EL PROGRESO PACIENTE E INAGOTABLE DEL VER
Publicado por Jordi Calm

A raíz del texto de Antonio Blay escogido este mes, en el que Blay acota con su precisión habitual los ámbitos de la visión despierta y del pensamiento concreto, creo conveniente remarcar un aspecto del Trabajo en que estas precisiones tienen especial valor, y utilidad. Uno de los primeros descubrimientos que solemos hacer cuando empezamos con despertadores y diarios es que la manera en la que usualmente interpretamos la realidad que nos envuelve y, en consecuencia, la forma en la que respondemos a sus retos, parte de unas premisas mentales que, en forma de juicios y pensamientos, definen nuestras posibilidades de actuación y las enmarcan en unos márgenes tan estrechos como presuntamente inevitables.

Y es así porque, tal y como pensamos en un principio la realidad, nos es imposible encontrar otra manera de actuar que como lo hacemos, a pesar de los berenjenales en los que nos sumerjan nuestras acciones y, aunque a menudo constatamos en nosotros un regusto más o menos agridulce según las consecuencias que suframos, este sinsabor, que no es sino una alerta punzante de la falibilidad de nuestro esquema mental, suele ser padecido sin más, lo cual permite reproducir estas dinámicas de valoración y actuación tantas veces como nuestra resistencia psicológica, y en extremos incluso física, lo permita. A menudo nuestra llegada al Trabajo se produce cuando esta resistencia se ha quebrado, o somos conscientes de la inminencia de dicha rotura,  ya que es entonces, y sólo entonces, cuando nos planteamos otras posibilidades, y las palabras que oímos en el curso de introducción al Trabajo puedes ser escuchadas y tenidas en consideración por nuestro intelecto.

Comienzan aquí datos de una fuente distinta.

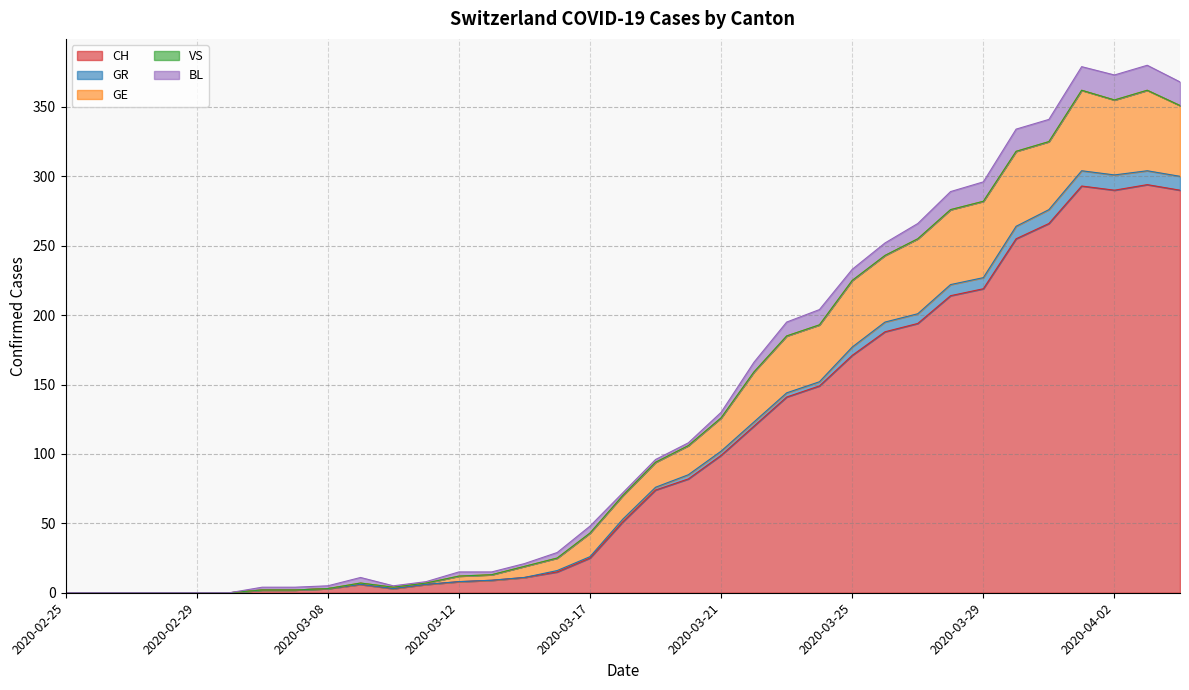

Which series has the largest total across all categories?

CH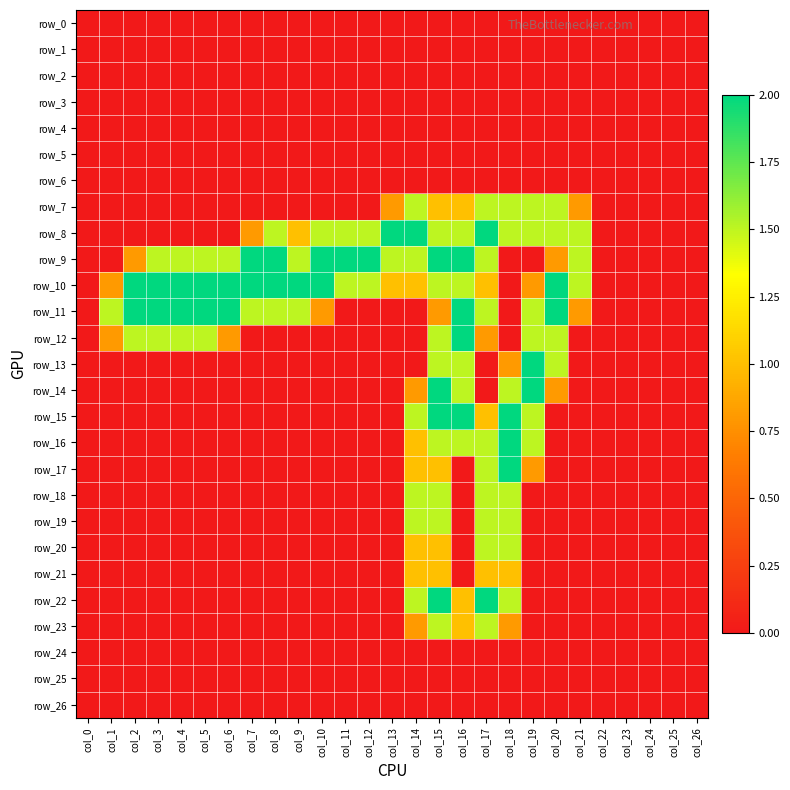

Is it true that row_2 equals 0.0 at col_18?

True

El carácter práctico de este Trabajo hace que pronto este dinámica mental que mueve nuestros hilos no tan sólo haga cada vez más evidentes sus distorsiones, sino que descubramos primero y constatemos inmediatamente después que hay otra manera de entender la vida, y por tanto de manejarnos en ella, una manera que se basa no en la aplicación inconsciente de esquemas mentales limitantes y limitados, sino en una visión directa de la realidad exterior desde una vivencia directa de nuestra realidad interior. Pisamos el terreno con los ojos abiertos, y no a través de un mapa mal dibujado que, a fuerza de poner nuestra atención sólo en él, se convierte en una venda. Es el Ver del cual habla Antonio, el Ver que transforma.

Este descubrimiento deviene muy esclarecedor, por breve que sea, ya que un solo instante da fe de su existencia; sin embargo, la forma en la que debe asentarse en nosotros es, por su propia naturaleza, gradual, ya que cualquier intento de acelerar el proceso de maduración que cada cual precisa para moverse con soltura en este, o en cualquier otro nivel de conciencia más profundo, es en un principio frustrante y, con suerte más pronto que tarde, una muestra más de antiguas idealizaciones. Sin embargo, esta disposición paciente, por real, que se nos pide tiene muchas contrapartidas, porque en el largo camino que el Trabajo nos propone recorrer y que nos lleva del personaje al yo experiencia primero y a la impersonalidad después, siempre encontraremos otra puerta que abrir, otra realidad más profunda e inclusiva que ver de forma eminentemente recreativa ya que, y también como seña de identidad de este Trabajo, cada nivel de conciencia que asentemos en nosotros siempre será operativo, siempre nos permitirá no tan sólo una contemplación, sino también una actuación, una actualización en la existencia de esta realidad interior que descubramos, por inmensa y profunda que esta sea.